Well, although the group may have been a bit crude in the way they stated there is such a correlation, recent events seem to be proving them right in more ways than one.  It is hard to miss that the recent sexual harassment scandals blowing up here in the U. S. overwhelmingly involve Democrats - Harvey Weinstein, Al Franken, John Conyers, Al Green, etc.

I can hear the reflex rebuttals now.  “What about Republicans like Roy Moore?”  If there were as many Republicans who mistreated women so blatantly, the Democrat News Media would surely be trotting them out and fast.  As for Roy Moore, the allegations against him smell increasingly like a pre-election dirty trick that is getting more debunked by the day.  But trust me, I think a lot of Republicans are scum, too.

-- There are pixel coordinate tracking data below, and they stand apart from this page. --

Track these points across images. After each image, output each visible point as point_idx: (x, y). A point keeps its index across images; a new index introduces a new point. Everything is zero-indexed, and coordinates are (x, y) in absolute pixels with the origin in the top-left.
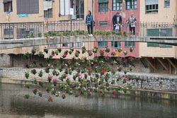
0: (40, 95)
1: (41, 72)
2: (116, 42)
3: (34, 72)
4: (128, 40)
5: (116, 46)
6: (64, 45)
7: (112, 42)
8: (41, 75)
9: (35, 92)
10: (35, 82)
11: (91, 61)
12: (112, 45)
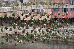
0: (11, 42)
1: (11, 28)
2: (65, 9)
3: (6, 28)
4: (65, 7)
5: (65, 11)
9: (7, 40)
10: (7, 34)
11: (42, 21)
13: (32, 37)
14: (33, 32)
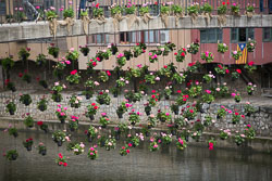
1: (43, 101)
2: (242, 30)
3: (26, 101)
6: (122, 39)
7: (233, 29)
8: (42, 107)
9: (28, 145)
10: (29, 122)
11: (156, 73)
12: (233, 37)
13: (119, 133)
14: (126, 116)
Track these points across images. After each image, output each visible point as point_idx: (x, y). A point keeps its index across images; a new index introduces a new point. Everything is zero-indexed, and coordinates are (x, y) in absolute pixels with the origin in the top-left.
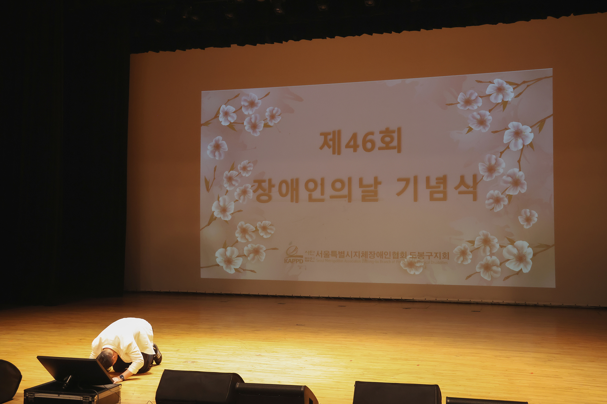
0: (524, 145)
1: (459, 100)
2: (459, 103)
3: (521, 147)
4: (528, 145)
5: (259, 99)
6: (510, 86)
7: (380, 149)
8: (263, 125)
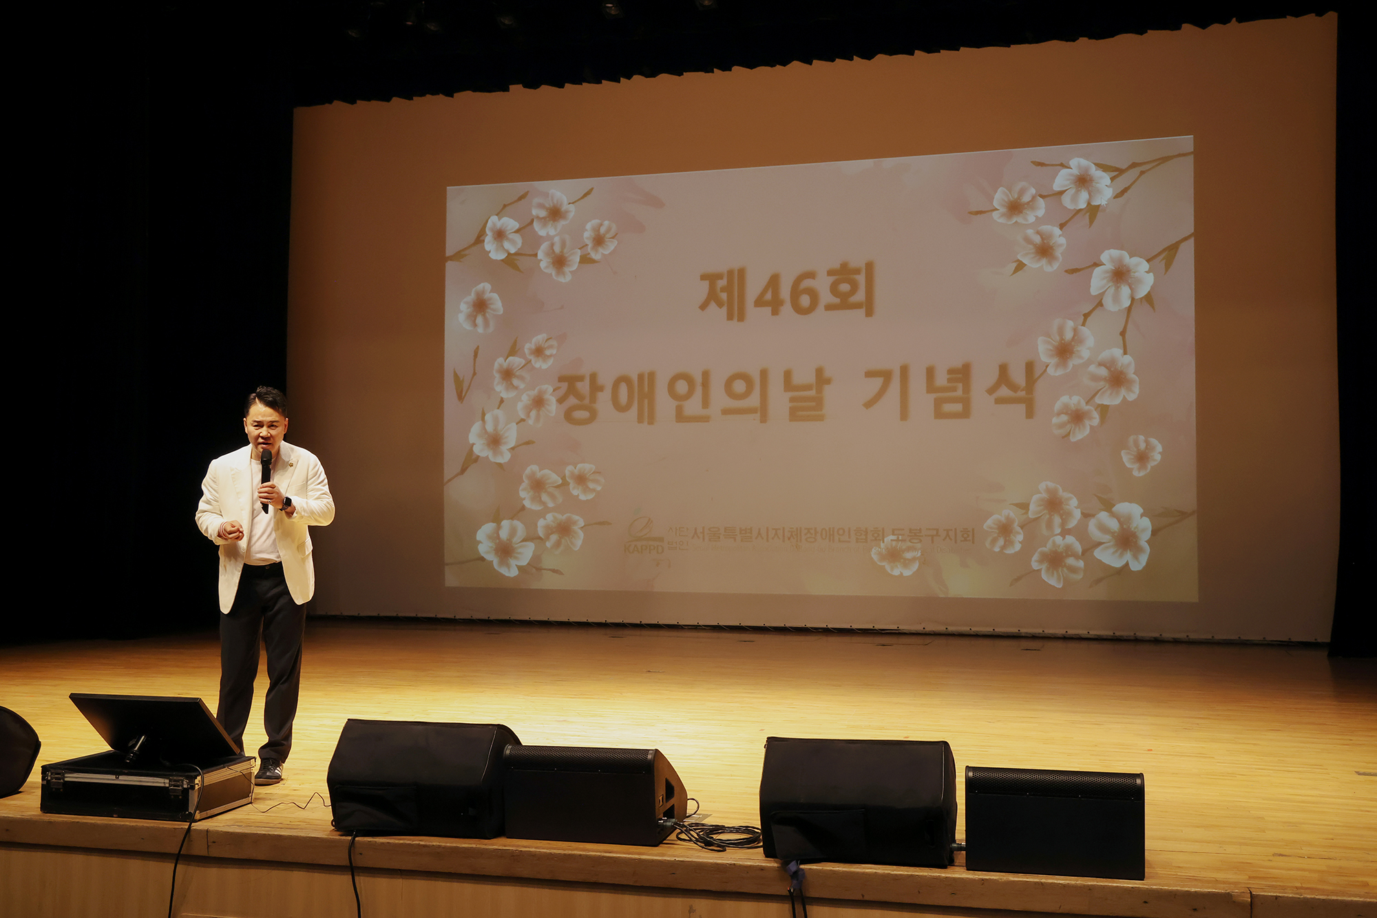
0: (1133, 299)
1: (996, 204)
2: (997, 209)
3: (1127, 303)
4: (1141, 299)
5: (569, 204)
6: (1104, 174)
7: (829, 307)
8: (578, 259)
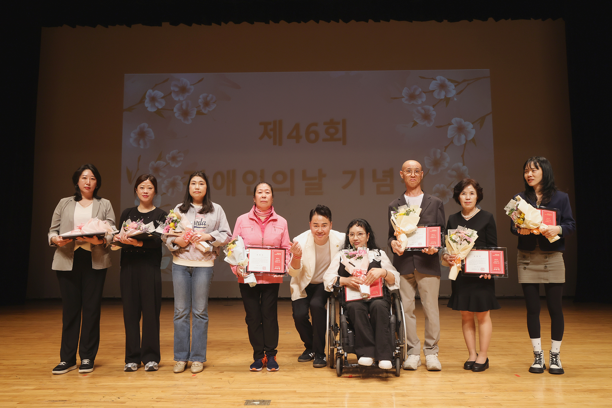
0: (466, 141)
1: (403, 95)
2: (404, 97)
3: (464, 142)
4: (470, 140)
5: (191, 85)
6: (451, 84)
7: (325, 140)
8: (195, 113)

And, to anticipate another question, the correlation I see is general not specific.  In other words, there are Leftist Democrats who are otherwise good people, and there are conservative Republican who are stinkers.  Heck, I once engaged in political combat against a few of them.

But to think there is no correlation between morality in public life and morality in private life is fantasy.  Someone who attacks freedom of speech, the right to life, basic property rights, the Constitutional rule of law, the right to defend oneself, traditional Christian values etc., etc. is probably going to be a sticker in private as well.


And now that stink is suddenly getting out and becoming public as well.

Sunday, November 26, 2017

The Sunday Next Before Advent and Ten Years

The Sunday Next Before Advent has always had a special place in my heart since I’ve become Anglican.  To me, “The Sunday Next Before Advent” just sounds Anglican.  More importantly, it means Advent is just about here.  In fact I am listening to Advent music as I type this.  Hey if the world pushes Christmas since before Halloween, I can begin celebrating Advent a week early.

As I was talking to a friend this past week, it occurred to me that it is ten years since I observed this Sunday in Oxford and at Pusey House.  That was a joyful Sunday for me indeed.


This post four years ago gives a good idea how much that Sunday and this Sunday means to me.  I hope it is special for you as well.